By Judith Gicobi
As voting day on August 9 approaches, official data reveals a decline in the number of young people registered to vote following the 2017 general election.
Youth registration under the age of 35 is currently at 39.84 percent, a decrease of 5.27 percent in 2022. This is so despite a more than 12% increase in the total number of voters.
The Independent Electoral and Boundaries Commission puts the blame for the dismal results on the nation’s economic woes and widespread corruption among elected officials.
According to data from the IEBC, 22.1 million Kenyans are registered to vote ahead of the election, up from 19.6 million five years ago.
Additionally, seventy-five percent of Kenya’s population is under the age of 35.
Joel Mwita, the chair of the IEBC Youth Coordinating Committee, discussed the barriers that prevent young people from engaging in the electoral process on Citizen TV on Saturday, July 9.
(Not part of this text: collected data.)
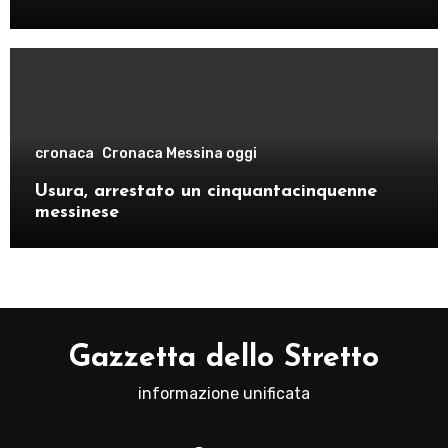
cronaca
Cronaca Messina oggi
Usura, arrestato un cinquantacinquenne
messinese
Gazzetta dello Stretto
informazione unificata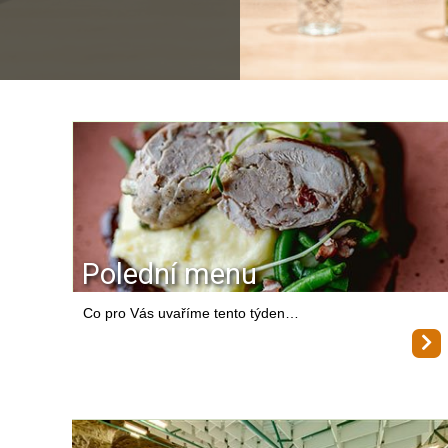
Polední menu
Co pro Vás uvaříme tento týden…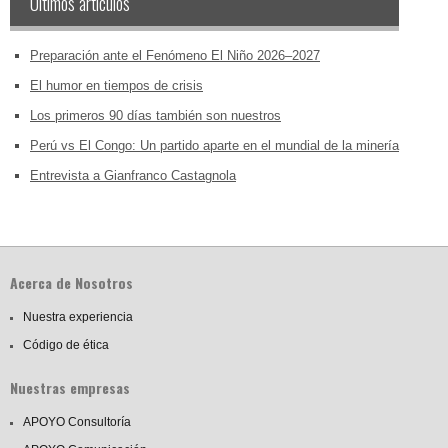
Últimos artículos
Preparación ante el Fenómeno El Niño 2026–2027
El humor en tiempos de crisis
Los primeros 90 días también son nuestros
Perú vs El Congo: Un partido aparte en el mundial de la minería
Entrevista a Gianfranco Castagnola
Acerca de Nosotros
Nuestra experiencia
Código de ética
Nuestras empresas
APOYO Consultoría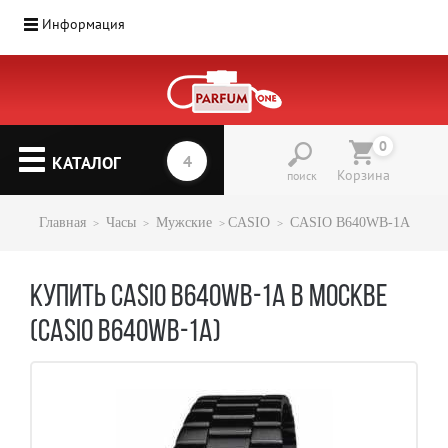
Информация
Парфюмерия
(1207)
0
▼
КАТАЛОГ
Корзина
поиск
Главная
Часы
Мужские
CASIO
CASIO B640WB-1A
КУПИТЬ CASIO B640WB-1A В МОСКВЕ
(CASIO B640WB-1A)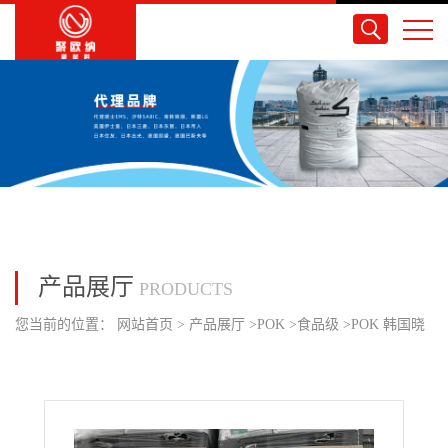
产品展厅
PRODUCTS
您当前的位置：
网站首页
>
产品展厅
>
POK
>
食品级
>
POK 韩国晓
星 M33FM2A-WH1 食品级 耐磨耗MF10 %加强 户外用品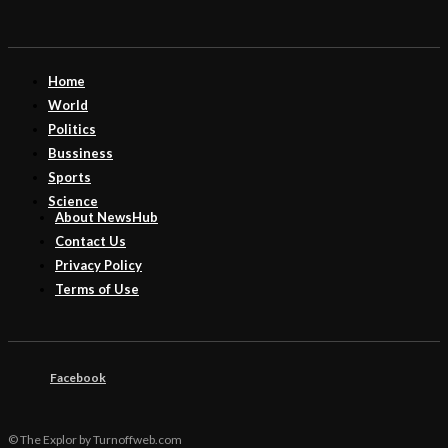
Home
World
Politics
Bussiness
Sports
Science
About NewsHub
Contact Us
Privacy Policy
Terms of Use
Facebook
© The Explor by Turnoffweb.com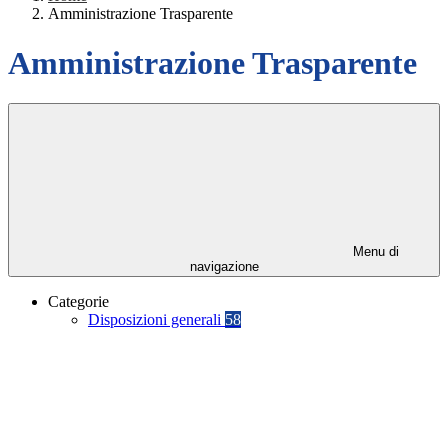
Amministrazione Trasparente
Amministrazione Trasparente
Menu di
navigazione
Categorie
Disposizioni generali
58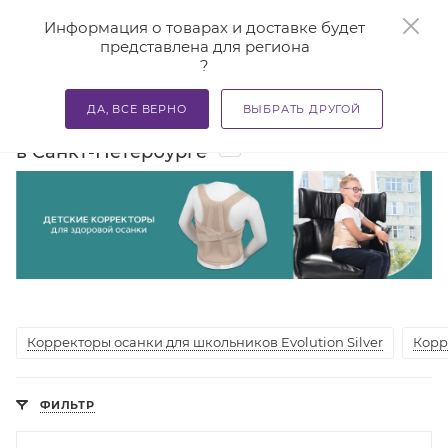
0
Информация о товарах и доставке будет
представлена для региона
?
—
—
Главная
Каталог
Учиться - здорово! Полезная ортопе
ДА, ВСЕ ВЕРНО
ВЫБРАТЬ ДРУГОЙ
Корректоры осанки для школьников
7
в Санкт-Петербурге
Корректоры осанки для школьников Evolution Silver
Корр
ФИЛЬТР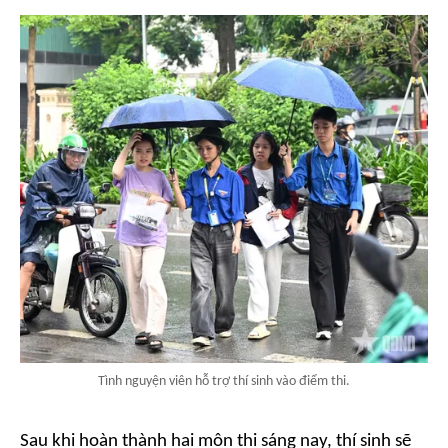
Tình nguyện viên hỗ trợ thí sinh vào điểm thi.
Sau khi hoàn thành hai môn thi sáng nay, thí sinh sẽ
“There are several concerns affecting the appetite of youths in the election. There is the issue of the Identification Number, and again they are not happy with how leaders have performed previously, Civic and voter education done through the education cycle. These are factors that need to be considered,” Mwita stated.
The election official said that the main issue is a lack of identification cards, which every voter needs to bring with them on election day.
Despite the ministry of interior moving quickly to provide IDs, thousands of young people remain without the necessary papers.
Additionally, young people have expressed dissatisfaction with past performance of political officials. Due to the unfulfilled promises made by the exiting regime, many people feel duped.
Another issue is that a lot of the young people haven’t had access to enough civic education to understand why they should vote. Millions are lost in hope. They would refrain from voting because they do not believe that their vote matters.
Despite a decline in the number of young people registered to vote, the 38.94 percent of registered voters will be vital in choosing Kenya’s next leader on August 9 as leading candidates Raila Odinga and DP William Ruto rely on them to win.